EXERCISE PROMPT: For every entry that follows, return the words exactly and omit any picture.

GIVEN RECORDS section start

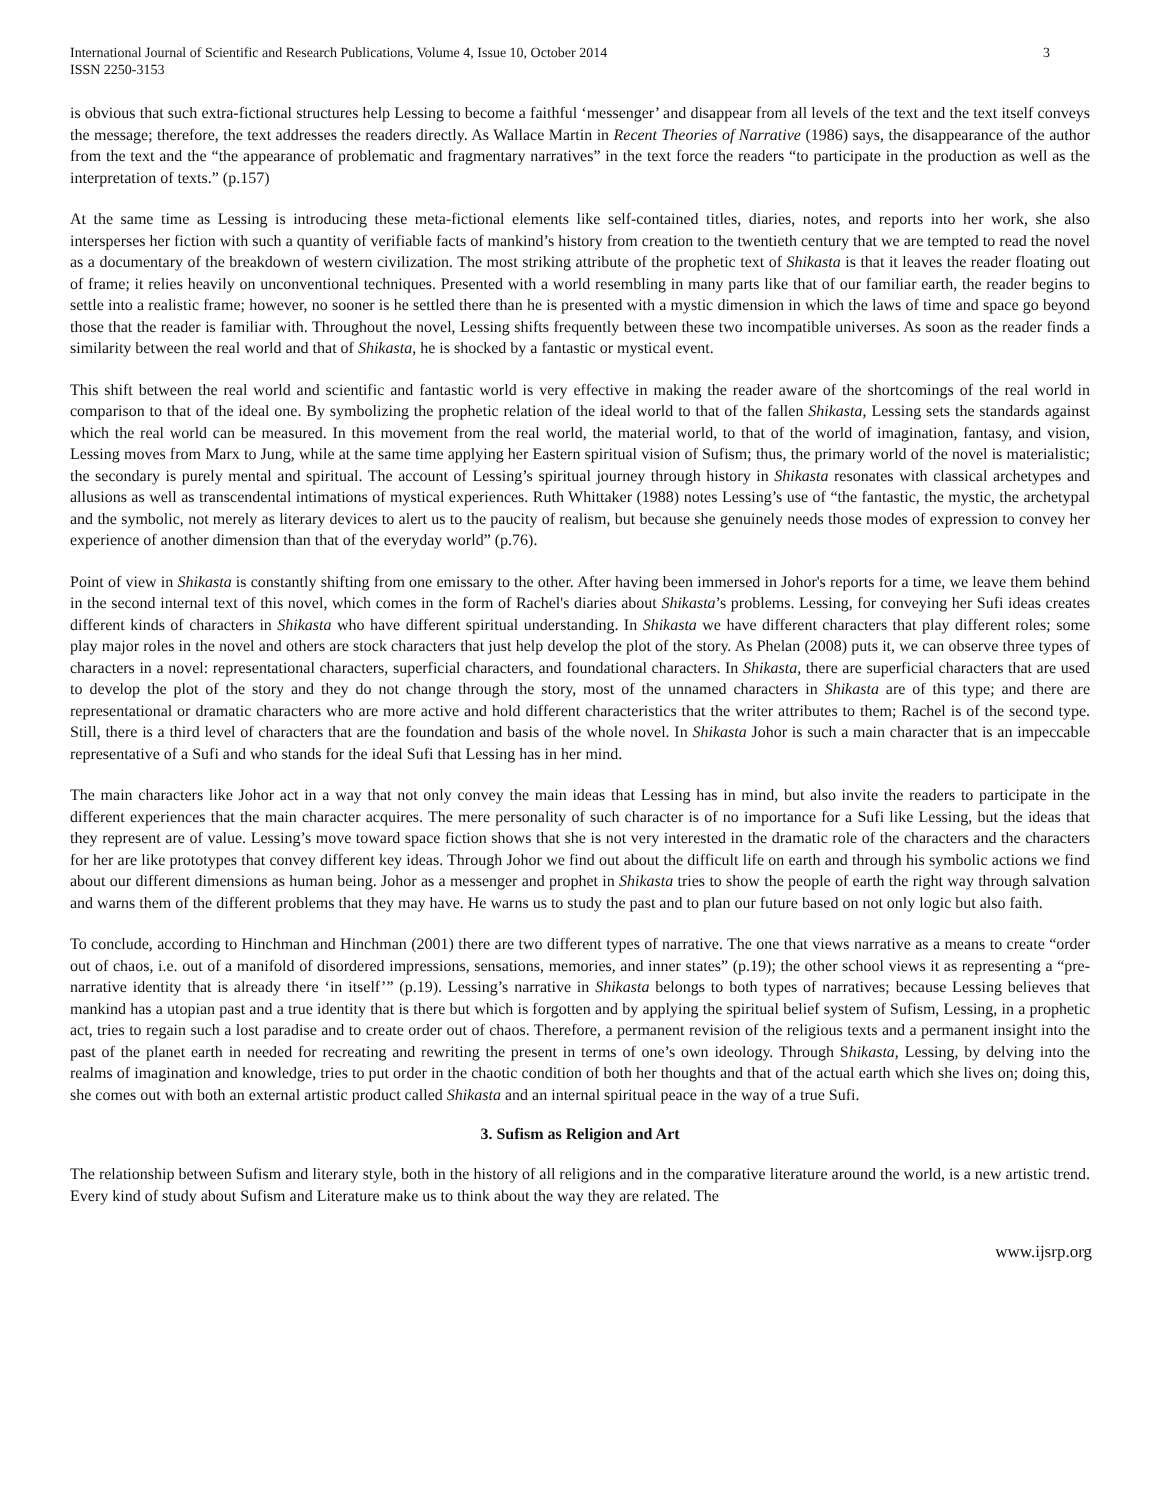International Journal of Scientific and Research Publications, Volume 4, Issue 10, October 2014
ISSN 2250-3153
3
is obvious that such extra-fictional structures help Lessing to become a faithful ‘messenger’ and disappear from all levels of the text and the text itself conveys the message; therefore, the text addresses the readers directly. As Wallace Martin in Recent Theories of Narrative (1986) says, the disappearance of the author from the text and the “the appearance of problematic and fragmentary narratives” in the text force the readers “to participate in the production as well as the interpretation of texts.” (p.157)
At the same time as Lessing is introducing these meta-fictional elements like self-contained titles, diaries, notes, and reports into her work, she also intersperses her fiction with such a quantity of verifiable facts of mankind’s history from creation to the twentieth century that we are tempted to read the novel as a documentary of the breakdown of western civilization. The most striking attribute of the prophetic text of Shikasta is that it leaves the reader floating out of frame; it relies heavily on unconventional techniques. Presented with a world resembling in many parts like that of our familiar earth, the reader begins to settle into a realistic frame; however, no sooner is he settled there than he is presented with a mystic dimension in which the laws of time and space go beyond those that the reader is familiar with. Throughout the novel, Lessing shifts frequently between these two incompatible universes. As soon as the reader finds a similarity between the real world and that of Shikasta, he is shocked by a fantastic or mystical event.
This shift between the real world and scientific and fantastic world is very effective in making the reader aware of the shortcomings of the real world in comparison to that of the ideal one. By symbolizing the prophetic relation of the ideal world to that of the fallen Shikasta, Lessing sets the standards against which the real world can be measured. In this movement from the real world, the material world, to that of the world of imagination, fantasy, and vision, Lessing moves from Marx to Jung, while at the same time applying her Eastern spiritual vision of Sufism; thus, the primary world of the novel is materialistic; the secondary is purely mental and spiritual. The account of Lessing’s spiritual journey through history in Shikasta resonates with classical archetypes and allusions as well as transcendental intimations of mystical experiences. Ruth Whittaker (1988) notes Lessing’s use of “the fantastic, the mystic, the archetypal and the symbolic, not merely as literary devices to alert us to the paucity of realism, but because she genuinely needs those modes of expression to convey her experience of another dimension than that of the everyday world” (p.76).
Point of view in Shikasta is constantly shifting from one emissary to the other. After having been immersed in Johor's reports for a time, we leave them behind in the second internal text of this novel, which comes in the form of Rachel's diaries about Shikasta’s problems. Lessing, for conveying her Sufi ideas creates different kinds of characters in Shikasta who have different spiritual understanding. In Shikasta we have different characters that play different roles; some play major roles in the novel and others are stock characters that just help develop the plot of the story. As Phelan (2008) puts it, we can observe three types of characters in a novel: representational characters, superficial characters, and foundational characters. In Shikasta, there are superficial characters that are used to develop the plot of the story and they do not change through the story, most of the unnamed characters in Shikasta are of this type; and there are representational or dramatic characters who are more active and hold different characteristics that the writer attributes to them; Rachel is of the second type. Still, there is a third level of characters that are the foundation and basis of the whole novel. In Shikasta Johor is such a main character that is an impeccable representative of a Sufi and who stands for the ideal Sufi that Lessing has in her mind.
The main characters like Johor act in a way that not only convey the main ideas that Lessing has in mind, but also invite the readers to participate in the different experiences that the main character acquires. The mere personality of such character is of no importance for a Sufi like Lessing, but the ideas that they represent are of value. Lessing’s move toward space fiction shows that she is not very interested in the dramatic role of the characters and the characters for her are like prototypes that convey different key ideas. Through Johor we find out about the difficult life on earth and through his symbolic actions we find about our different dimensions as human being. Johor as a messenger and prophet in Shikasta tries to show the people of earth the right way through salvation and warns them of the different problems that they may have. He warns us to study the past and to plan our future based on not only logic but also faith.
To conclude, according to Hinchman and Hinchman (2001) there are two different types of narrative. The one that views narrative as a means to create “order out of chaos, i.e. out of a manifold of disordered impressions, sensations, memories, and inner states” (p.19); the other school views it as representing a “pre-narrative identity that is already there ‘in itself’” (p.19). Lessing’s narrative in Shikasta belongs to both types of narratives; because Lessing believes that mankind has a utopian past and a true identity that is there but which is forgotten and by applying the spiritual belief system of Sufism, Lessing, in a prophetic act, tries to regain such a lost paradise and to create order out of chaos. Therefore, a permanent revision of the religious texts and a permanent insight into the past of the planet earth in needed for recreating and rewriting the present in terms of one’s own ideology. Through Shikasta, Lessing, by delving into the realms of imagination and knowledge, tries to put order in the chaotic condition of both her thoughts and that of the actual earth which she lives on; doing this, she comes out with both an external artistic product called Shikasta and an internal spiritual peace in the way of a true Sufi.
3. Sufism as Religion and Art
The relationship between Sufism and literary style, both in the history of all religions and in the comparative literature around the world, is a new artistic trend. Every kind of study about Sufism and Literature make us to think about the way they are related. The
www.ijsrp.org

GIVEN RECORDS section end

ANSWER SPACE:
International Journal of Scientific and Research Publications, Volume 4, Issue 10, October 2014
ISSN 2250-3153
3
is obvious that such extra-fictional structures help Lessing to become a faithful ‘messenger’ and disappear from all levels of the text and the text itself conveys the message; therefore, the text addresses the readers directly. As Wallace Martin in Recent Theories of Narrative (1986) says, the disappearance of the author from the text and the “the appearance of problematic and fragmentary narratives” in the text force the readers “to participate in the production as well as the interpretation of texts.” (p.157)
At the same time as Lessing is introducing these meta-fictional elements like self-contained titles, diaries, notes, and reports into her work, she also intersperses her fiction with such a quantity of verifiable facts of mankind’s history from creation to the twentieth century that we are tempted to read the novel as a documentary of the breakdown of western civilization. The most striking attribute of the prophetic text of Shikasta is that it leaves the reader floating out of frame; it relies heavily on unconventional techniques. Presented with a world resembling in many parts like that of our familiar earth, the reader begins to settle into a realistic frame; however, no sooner is he settled there than he is presented with a mystic dimension in which the laws of time and space go beyond those that the reader is familiar with. Throughout the novel, Lessing shifts frequently between these two incompatible universes. As soon as the reader finds a similarity between the real world and that of Shikasta, he is shocked by a fantastic or mystical event.
This shift between the real world and scientific and fantastic world is very effective in making the reader aware of the shortcomings of the real world in comparison to that of the ideal one. By symbolizing the prophetic relation of the ideal world to that of the fallen Shikasta, Lessing sets the standards against which the real world can be measured. In this movement from the real world, the material world, to that of the world of imagination, fantasy, and vision, Lessing moves from Marx to Jung, while at the same time applying her Eastern spiritual vision of Sufism; thus, the primary world of the novel is materialistic; the secondary is purely mental and spiritual. The account of Lessing’s spiritual journey through history in Shikasta resonates with classical archetypes and allusions as well as transcendental intimations of mystical experiences. Ruth Whittaker (1988) notes Lessing’s use of “the fantastic, the mystic, the archetypal and the symbolic, not merely as literary devices to alert us to the paucity of realism, but because she genuinely needs those modes of expression to convey her experience of another dimension than that of the everyday world” (p.76).
Point of view in Shikasta is constantly shifting from one emissary to the other. After having been immersed in Johor's reports for a time, we leave them behind in the second internal text of this novel, which comes in the form of Rachel's diaries about Shikasta’s problems. Lessing, for conveying her Sufi ideas creates different kinds of characters in Shikasta who have different spiritual understanding. In Shikasta we have different characters that play different roles; some play major roles in the novel and others are stock characters that just help develop the plot of the story. As Phelan (2008) puts it, we can observe three types of characters in a novel: representational characters, superficial characters, and foundational characters. In Shikasta, there are superficial characters that are used to develop the plot of the story and they do not change through the story, most of the unnamed characters in Shikasta are of this type; and there are representational or dramatic characters who are more active and hold different characteristics that the writer attributes to them; Rachel is of the second type. Still, there is a third level of characters that are the foundation and basis of the whole novel. In Shikasta Johor is such a main character that is an impeccable representative of a Sufi and who stands for the ideal Sufi that Lessing has in her mind.
The main characters like Johor act in a way that not only convey the main ideas that Lessing has in mind, but also invite the readers to participate in the different experiences that the main character acquires. The mere personality of such character is of no importance for a Sufi like Lessing, but the ideas that they represent are of value. Lessing’s move toward space fiction shows that she is not very interested in the dramatic role of the characters and the characters for her are like prototypes that convey different key ideas. Through Johor we find out about the difficult life on earth and through his symbolic actions we find about our different dimensions as human being. Johor as a messenger and prophet in Shikasta tries to show the people of earth the right way through salvation and warns them of the different problems that they may have. He warns us to study the past and to plan our future based on not only logic but also faith.
To conclude, according to Hinchman and Hinchman (2001) there are two different types of narrative. The one that views narrative as a means to create “order out of chaos, i.e. out of a manifold of disordered impressions, sensations, memories, and inner states” (p.19); the other school views it as representing a “pre-narrative identity that is already there ‘in itself’” (p.19). Lessing’s narrative in Shikasta belongs to both types of narratives; because Lessing believes that mankind has a utopian past and a true identity that is there but which is forgotten and by applying the spiritual belief system of Sufism, Lessing, in a prophetic act, tries to regain such a lost paradise and to create order out of chaos. Therefore, a permanent revision of the religious texts and a permanent insight into the past of the planet earth in needed for recreating and rewriting the present in terms of one’s own ideology. Through Shikasta, Lessing, by delving into the realms of imagination and knowledge, tries to put order in the chaotic condition of both her thoughts and that of the actual earth which she lives on; doing this, she comes out with both an external artistic product called Shikasta and an internal spiritual peace in the way of a true Sufi.
3. Sufism as Religion and Art
The relationship between Sufism and literary style, both in the history of all religions and in the comparative literature around the world, is a new artistic trend. Every kind of study about Sufism and Literature make us to think about the way they are related. The
www.ijsrp.org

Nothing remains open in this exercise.